I still like Northwest Native Art. I still think knowing the place you call home in deep ways is an essential part of being fully human. But I find the standard environmentalist cultural works to be full of outworn tropes: the angered planet, the monster which is at first terrifying but proves to have an important message from Nature for humanity, the outsider hero who's the only one who really understands the natural world, the soul-warming message that while human beings are outside the natural order of things, it's not too late to live in harmony with nature. Et cetera.
They're boring; they're cliched, but most of all, they no longer ring true to me. I no longer find inspirational these legends of the Fall. I'm much more interested in visions of the Transcendence, of futures bright-green and full of happy humans living in profound dynamic grace with the natural systems of the planet. I don't think we're sinful creatures. I think we're stupid. I think, ultimately, that our story is not so much that of Adam and Eve expelled to wander, weary and alone, from Paradise, but that which William S. Burroughs understood when he dreamt the words:
"THEY DID NOT FULLY UNDERSTAND THE TECHNIQUE IN A VERY SHORT TIME THEY NEARLY WRECKED THE PLANET"
How we came to fully understand the Technique, how we became wise and wonderful as well as powerful: that's the story I want to hear.
For a movie, you might want to take a look at the "Wind Village" segment in Akira Kurosawa's "Dreams."

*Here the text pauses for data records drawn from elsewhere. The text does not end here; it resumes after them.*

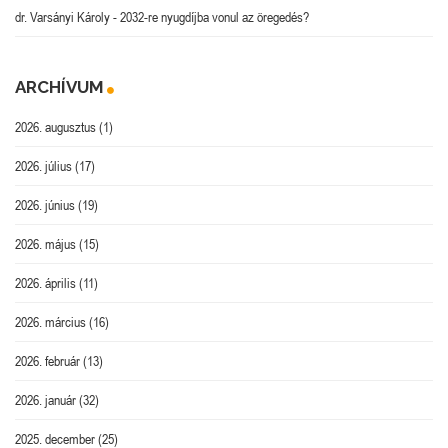
dr. Varsányi Károly
-
2032-re nyugdíjba vonul az öregedés?
ARCHÍVUM
2026. augusztus
(1)
2026. július
(17)
2026. június
(19)
2026. május
(15)
2026. április
(11)
2026. március
(16)
2026. február
(13)
2026. január
(32)
2025. december
(25)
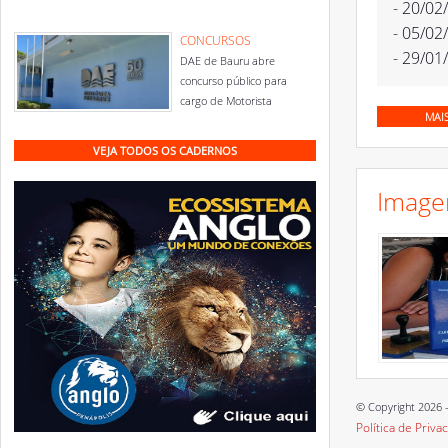
- 20/02
- 05/02
CONCURSOS
- 29/01
DAE de Bauru abre
concurso público para
cargo de Motorista
MAI
VEJA TODOS OS CADERNOS
Image
© Copyright 2026 -
Política de Priva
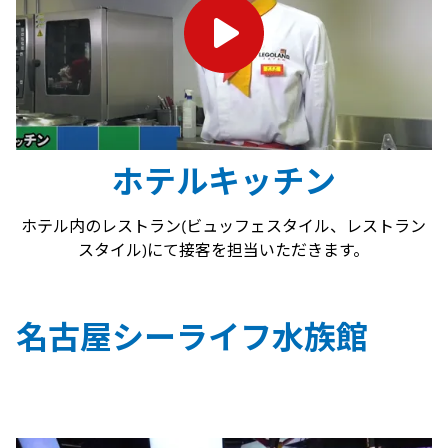
ホテルキッチン
ホテル内のレストラン(ビュッフェスタイル、レストラン
スタイル)にて接客を担当いただきます。
名古屋シーライフ水族館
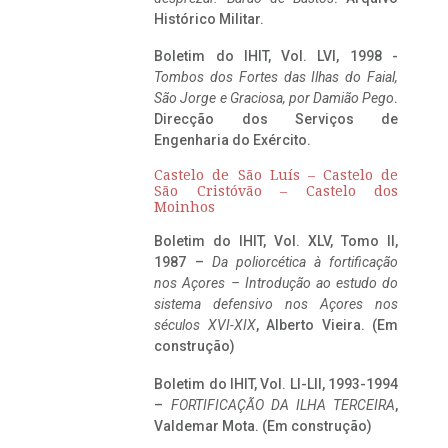
Histórico Militar.
Boletim do IHIT, Vol. LVI, 1998 -
Tombos dos Fortes das Ilhas do Faial,
São Jorge e Graciosa,
por Damião Pego
.
Direcção dos Serviços de
Engenharia do Exército.
Castelo de São Luís – Castelo de
São Cristóvão – Castelo dos
Moinhos
Boletim do IHIT, Vol. XLV, Tomo II,
1987 –
Da poliorcética à fortificação
nos Açores – Introdução ao estudo do
sistema defensivo nos Açores nos
séculos XVI-XIX
, Alberto Vieira. (Em
construção)
Boletim do IHIT, Vol. LI-LII, 1993-1994
–
FORTIFICAÇÃO DA ILHA TERCEIRA
,
Valdemar Mota. (Em construção)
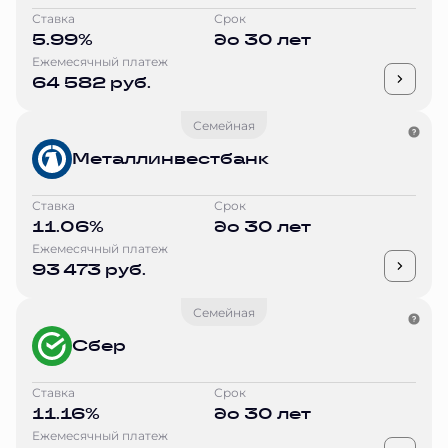
Ставка
Срок
5.99%
до 30 лет
Ежемесячный платеж
64 582 руб.
Семейная
Металлинвестбанк
Ставка
Срок
11.06%
до 30 лет
Ежемесячный платеж
93 473 руб.
Семейная
Сбер
Ставка
Срок
11.16%
до 30 лет
Ежемесячный платеж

"Nausicaa" is indeed somewhat disappointing both as a movie and a book. I'm going to look at it again before I give the DVD to nephew and niece as I think there's more there and I think it deserves a second viewing. Both "Castle in the Sky" and "Princess Mononoke" take on these issues in slightly different ways.

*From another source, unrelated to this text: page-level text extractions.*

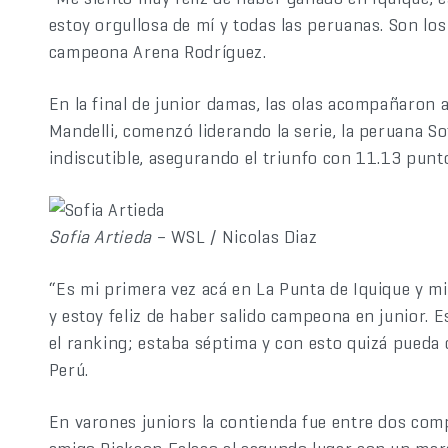
estoy orgullosa de mí y todas las peruanas. Son los 
campeona Arena Rodríguez.
En la final de junior damas, las olas acompañaron a
Mandelli, comenzó liderando la serie, la peruana Sof
indiscutible, asegurando el triunfo con 11.13 puntos
Sofia Artieda
– WSL / Nicolas Diaz
“Es mi primera vez acá en La Punta de Iquique y mi
y estoy feliz de haber salido campeona en junior. E
el ranking; estaba séptima y con esto quizá pueda cl
Perú.
En varones juniors la contienda fue entre dos compe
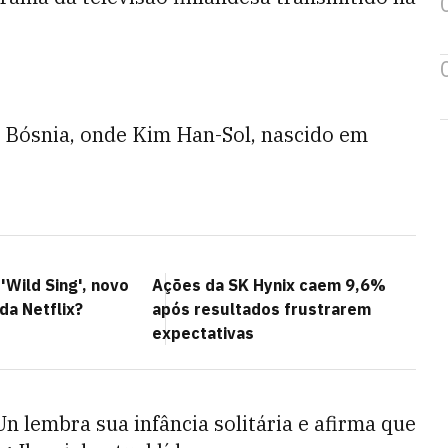
na Bósnia, onde Kim Han-Sol, nascido em
'Wild Sing', novo
Ações da SK Hynix caem 9,6%
da Netflix?
após resultados frustrarem
expectativas
n lembra sua infância solitária e afirma que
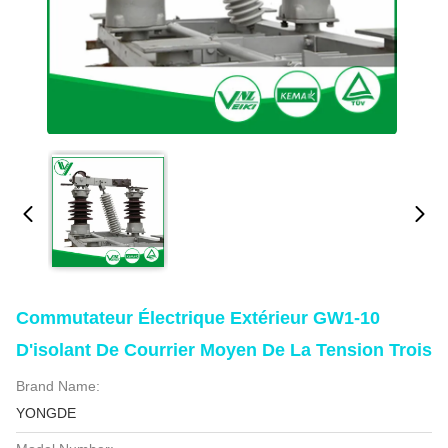
Commutateur Électrique Extérieur GW1-10
D'isolant De Courrier Moyen De La Tension Trois
Brand Name:
YONGDE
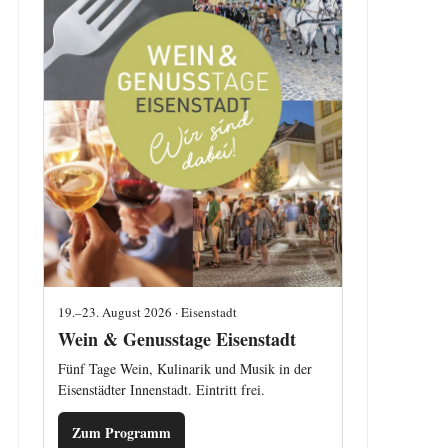
19.–23. August 2026 · Eisenstadt
Wein & Genusstage Eisenstadt
Fünf Tage Wein, Kulinarik und Musik in der
Eisenstädter Innenstadt. Eintritt frei.
Zum Programm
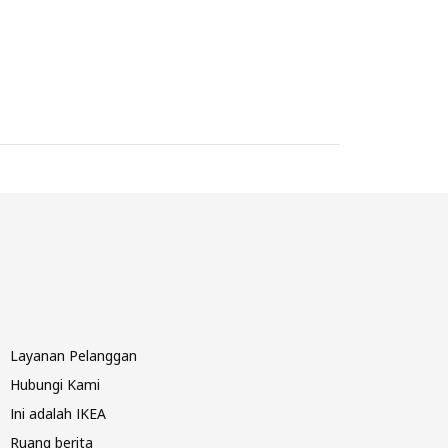
Layanan Pelanggan
Hubungi Kami
Ini adalah IKEA
Ruang berita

Reread Gary Snyder's "Four Changes" from time to time as it is still a pretty good place to start. I'm reading Nancy Jack Todd's history of New Alchemy Institute and if there's anybody who had a handle on the Technique, it's the New Alchies (whose alumni are going strong by the way).
You might also want to read Three Solar Projects (http://solarray.blogspot.com/2004/12/three-solar-projects.html), especially "Mr Franklin's Folks," which outlines a tactic to bootstrap a more ecological culture through public demonstrations at such venues as farmers markets and community fairs.

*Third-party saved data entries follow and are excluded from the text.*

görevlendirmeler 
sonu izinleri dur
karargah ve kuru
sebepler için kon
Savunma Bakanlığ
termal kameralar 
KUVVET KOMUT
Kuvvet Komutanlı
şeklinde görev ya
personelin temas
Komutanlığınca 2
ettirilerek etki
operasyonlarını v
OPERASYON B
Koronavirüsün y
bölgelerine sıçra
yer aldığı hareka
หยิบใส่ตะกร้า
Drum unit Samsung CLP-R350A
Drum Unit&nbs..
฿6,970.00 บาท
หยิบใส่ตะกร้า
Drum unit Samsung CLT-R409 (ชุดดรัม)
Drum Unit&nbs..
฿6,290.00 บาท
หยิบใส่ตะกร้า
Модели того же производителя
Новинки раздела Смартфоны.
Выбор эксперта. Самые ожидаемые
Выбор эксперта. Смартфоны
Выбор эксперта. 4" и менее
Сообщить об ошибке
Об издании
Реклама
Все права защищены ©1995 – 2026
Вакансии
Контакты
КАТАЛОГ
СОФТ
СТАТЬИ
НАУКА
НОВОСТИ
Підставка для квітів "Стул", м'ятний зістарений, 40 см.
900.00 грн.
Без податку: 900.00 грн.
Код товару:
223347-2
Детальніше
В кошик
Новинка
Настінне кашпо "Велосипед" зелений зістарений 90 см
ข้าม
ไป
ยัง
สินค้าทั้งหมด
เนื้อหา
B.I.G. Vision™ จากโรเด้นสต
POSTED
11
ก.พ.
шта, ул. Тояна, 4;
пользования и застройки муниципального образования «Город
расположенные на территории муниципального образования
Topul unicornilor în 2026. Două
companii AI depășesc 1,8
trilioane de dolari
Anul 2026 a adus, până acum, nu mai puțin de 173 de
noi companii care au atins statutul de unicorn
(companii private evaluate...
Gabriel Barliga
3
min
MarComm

Okay, I can see your point but my first reaction was "well thanks for that, 20 years after the fact".
The movie may not represent the best vision we can come up with for our future but one thing I think that's worth saying is that as a product of pop-culture it goes far beyond most of the stuff we produce and pass as entertainment. And Miyazaki's work taken as a whole presents a sensitive and moving commentary on the world that seems almost entirely absent from popular culture in N. America.
You should see Pom Poko. You'll probably like the messege more. http://www.nausicaa.net/miyazaki/pompoko/
I think the problem with writing about utopia is by definition there is no conflict in utopia. What drives the story? I know what you mean though, I liked the end of Princess Mononoke is also really good. I think you're missing the point of these movies. The point is that we've lost or innocence. That it is to late to live in harmony with nature in the way we did in the past. We have lost innocence, we can't go back, but we need to find a way to use technolgy to live with nature, to rejoin it in a new way. The messege isn't as clear in Nausica as some of the others. Don't even bother to watch spirited away though. The ending is abysmal.
'Spirited Away' isn't about ecological catastrophe. It's about a young girl learning the confusing rules of the spirit world, which end up being a stand-in for the confusing rules of the adult world. Similar to 'The Cat Returns,' but much, much better.
As far as The Technique is concerned... We'll have to figure out exactly what it is before we can make movies about it.